Miss Posie Carrington had earned her success. She began life handicapped by the family name of “Boggs,” in the small town known as Cranberry Corners. At the age of eighteen she had acquired the name of “Carrington” and a position in the chorus of a metropolitan burlesque company. Thence upward she had ascended by the legitimate and delectable steps of “broiler,” member of the famous “Dickey-bird” octette, in the successful musical comedy, “Fudge and Fellows,” leader of the potato-bug dance in “Fol-de-Rol,” and at length to the part of the maid “‘Toinette” in “The King’s Bath-Robe,” which captured the critics and gave her her chance. And when we come to consider Miss Carrington she is in the heydey of flattery, fame and fizz; and that astute manager, Herr Timothy Goldstein, has her signature to iron-clad papers that she will star the coming season in Dyde Rich’s new play, “Paresis by Gaslight.”

Promptly there came to Herr Timothy a capable twentieth-century young character actor by the name of Highsmith, who besought engagement as “Sol Haytosser,” the comic and chief male character part in “Paresis by Gaslight.”

“My boy,” said Goldstein, “take the part if you can get it. Miss Carrington won’t listen to any of my suggestions. She has turned down half a dozen of the best imitators of the rural dub in the city. She declares she won’t set a foot on the stage unless ‘Haytosser’ is the best that can be raked up.

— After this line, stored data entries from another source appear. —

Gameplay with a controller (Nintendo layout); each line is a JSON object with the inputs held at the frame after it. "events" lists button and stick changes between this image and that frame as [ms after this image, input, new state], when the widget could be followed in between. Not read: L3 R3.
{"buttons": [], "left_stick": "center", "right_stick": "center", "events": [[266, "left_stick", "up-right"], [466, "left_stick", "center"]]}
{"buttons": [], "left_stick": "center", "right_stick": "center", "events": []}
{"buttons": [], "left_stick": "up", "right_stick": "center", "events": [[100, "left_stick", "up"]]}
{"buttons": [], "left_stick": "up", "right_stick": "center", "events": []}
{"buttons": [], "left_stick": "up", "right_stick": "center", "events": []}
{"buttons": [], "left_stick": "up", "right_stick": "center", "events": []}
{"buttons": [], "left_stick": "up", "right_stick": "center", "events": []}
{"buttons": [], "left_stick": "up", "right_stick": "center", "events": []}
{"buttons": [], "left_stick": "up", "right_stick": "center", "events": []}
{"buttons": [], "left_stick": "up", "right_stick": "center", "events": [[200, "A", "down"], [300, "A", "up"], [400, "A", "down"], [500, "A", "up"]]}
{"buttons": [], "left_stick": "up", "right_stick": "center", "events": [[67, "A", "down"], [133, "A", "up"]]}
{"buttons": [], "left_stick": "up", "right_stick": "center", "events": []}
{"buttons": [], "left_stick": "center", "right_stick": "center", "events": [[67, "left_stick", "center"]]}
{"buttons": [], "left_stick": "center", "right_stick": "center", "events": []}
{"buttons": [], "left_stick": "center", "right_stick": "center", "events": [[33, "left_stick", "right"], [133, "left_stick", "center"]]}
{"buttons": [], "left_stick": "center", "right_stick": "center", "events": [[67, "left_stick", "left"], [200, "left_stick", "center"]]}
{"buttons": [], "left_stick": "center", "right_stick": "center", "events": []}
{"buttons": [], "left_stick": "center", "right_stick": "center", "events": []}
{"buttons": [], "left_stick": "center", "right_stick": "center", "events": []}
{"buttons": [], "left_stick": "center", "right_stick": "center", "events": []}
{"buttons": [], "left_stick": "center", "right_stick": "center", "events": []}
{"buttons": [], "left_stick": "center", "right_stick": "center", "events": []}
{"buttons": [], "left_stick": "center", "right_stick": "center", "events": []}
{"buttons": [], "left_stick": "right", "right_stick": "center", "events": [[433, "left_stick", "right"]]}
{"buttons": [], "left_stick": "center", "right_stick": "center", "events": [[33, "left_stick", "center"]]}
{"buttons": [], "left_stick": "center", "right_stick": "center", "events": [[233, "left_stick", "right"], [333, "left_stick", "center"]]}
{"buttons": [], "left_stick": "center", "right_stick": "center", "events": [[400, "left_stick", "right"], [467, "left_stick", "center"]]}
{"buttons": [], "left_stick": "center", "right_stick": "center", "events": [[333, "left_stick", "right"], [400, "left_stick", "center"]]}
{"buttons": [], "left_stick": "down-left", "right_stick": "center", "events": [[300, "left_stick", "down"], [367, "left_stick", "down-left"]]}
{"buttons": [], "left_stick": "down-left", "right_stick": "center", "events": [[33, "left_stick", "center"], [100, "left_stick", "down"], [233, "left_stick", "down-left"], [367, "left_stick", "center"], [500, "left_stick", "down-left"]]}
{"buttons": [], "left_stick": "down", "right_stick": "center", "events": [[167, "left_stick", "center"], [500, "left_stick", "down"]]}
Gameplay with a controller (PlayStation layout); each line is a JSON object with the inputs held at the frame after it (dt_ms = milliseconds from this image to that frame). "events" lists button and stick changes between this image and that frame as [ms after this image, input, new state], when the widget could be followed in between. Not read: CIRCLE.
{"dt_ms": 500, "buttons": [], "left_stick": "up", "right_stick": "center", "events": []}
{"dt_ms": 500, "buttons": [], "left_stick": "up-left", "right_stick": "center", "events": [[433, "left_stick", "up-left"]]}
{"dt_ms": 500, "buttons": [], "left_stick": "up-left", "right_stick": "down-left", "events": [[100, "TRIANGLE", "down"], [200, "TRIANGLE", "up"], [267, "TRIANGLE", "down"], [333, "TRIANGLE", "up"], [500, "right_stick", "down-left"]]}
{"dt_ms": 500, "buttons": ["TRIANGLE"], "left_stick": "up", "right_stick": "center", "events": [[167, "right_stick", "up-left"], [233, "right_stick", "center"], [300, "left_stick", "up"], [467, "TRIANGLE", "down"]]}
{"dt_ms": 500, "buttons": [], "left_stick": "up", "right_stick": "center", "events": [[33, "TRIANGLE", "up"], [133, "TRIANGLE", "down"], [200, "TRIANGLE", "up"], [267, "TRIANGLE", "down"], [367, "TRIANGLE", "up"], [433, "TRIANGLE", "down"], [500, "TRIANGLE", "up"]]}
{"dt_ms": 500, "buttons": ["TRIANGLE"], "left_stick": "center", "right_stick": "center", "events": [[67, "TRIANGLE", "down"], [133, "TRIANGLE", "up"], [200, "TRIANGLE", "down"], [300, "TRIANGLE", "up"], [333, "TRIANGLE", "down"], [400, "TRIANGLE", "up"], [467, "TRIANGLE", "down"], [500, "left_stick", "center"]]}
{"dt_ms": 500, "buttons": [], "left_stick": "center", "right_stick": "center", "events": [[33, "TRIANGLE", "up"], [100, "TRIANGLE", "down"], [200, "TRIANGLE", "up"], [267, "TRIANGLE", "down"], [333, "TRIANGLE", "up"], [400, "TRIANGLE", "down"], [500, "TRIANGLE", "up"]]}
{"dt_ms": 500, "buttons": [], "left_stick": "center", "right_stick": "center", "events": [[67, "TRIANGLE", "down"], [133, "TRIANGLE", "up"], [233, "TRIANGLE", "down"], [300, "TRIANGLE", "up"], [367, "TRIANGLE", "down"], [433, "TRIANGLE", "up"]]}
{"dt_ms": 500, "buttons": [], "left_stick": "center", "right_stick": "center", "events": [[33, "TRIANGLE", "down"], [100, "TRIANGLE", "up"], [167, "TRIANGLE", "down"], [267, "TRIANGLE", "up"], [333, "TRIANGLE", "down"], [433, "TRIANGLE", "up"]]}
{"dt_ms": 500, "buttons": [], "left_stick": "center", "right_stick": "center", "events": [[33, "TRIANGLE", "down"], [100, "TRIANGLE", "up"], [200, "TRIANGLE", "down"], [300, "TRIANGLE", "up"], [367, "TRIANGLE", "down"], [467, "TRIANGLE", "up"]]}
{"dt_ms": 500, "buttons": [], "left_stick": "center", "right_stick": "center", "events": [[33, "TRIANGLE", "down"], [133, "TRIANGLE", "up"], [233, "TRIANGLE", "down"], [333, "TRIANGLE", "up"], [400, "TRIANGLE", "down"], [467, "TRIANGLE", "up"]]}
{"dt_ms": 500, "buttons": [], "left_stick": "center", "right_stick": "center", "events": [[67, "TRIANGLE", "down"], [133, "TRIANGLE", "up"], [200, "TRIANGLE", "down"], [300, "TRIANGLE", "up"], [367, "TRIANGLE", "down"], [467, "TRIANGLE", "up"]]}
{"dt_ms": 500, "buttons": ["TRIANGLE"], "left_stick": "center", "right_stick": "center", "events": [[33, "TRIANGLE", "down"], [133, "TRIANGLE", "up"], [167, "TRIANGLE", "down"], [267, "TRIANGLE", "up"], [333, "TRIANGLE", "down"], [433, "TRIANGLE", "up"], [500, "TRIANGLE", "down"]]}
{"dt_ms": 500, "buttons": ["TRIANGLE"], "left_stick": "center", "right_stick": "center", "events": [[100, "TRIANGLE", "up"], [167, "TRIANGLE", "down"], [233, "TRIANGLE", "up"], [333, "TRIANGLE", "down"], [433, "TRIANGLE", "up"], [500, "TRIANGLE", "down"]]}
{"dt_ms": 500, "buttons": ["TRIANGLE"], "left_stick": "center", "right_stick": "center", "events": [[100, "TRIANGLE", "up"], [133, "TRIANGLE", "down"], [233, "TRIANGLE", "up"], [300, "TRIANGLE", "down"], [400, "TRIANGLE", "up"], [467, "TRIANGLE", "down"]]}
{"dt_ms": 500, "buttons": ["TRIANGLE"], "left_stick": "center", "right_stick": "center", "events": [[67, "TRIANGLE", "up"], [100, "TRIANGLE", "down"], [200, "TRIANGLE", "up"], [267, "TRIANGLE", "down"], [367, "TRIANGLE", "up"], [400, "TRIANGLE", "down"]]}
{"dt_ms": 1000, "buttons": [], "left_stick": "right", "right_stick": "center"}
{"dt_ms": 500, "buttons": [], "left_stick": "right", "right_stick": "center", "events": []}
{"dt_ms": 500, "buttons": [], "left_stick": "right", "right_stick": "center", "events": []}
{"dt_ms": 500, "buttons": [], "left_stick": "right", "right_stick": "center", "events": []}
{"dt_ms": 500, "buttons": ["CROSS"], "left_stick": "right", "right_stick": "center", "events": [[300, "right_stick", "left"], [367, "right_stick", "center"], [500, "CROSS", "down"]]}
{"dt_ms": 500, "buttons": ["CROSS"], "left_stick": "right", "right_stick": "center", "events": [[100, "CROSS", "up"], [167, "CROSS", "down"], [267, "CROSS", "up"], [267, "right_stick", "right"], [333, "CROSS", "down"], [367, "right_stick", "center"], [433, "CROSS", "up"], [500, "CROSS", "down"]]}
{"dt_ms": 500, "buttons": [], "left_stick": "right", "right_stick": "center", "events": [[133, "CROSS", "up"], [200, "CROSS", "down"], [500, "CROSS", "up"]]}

She was raised in a village, you know, and when a Broadway orchid sticks a straw in his hair and tries to call himself a clover blossom she’s on, all right. I asked her, in a sarcastic vein, if she thought Denman Thompson would make any kind of a show in the part. ‘Oh, no,’ says she. ‘I don’t want him or John Drew or Jim Corbett or any of these swell actors that don’t know a turnip from a turnstile. I want the real article.’ So, my boy, if you want to play ‘Sol Haytosser’ you will have to convince Miss Carrington. Luck be with you.”

Highsmith took the train the next day for Cranberry Corners. He remained in that forsaken and inanimate village three days. He found the Boggs family and corkscrewed their history unto the third and fourth generation. He amassed the facts and the local color of Cranberry Corners. The village had not grown as rapidly as had Miss Carrington. The actor estimated that it had suffered as few actual changes since the departure of its solitary follower of Thespis as had a stage upon which “four years is supposed to have elapsed.” He absorbed Cranberry Corners and returned to the city of chameleon changes.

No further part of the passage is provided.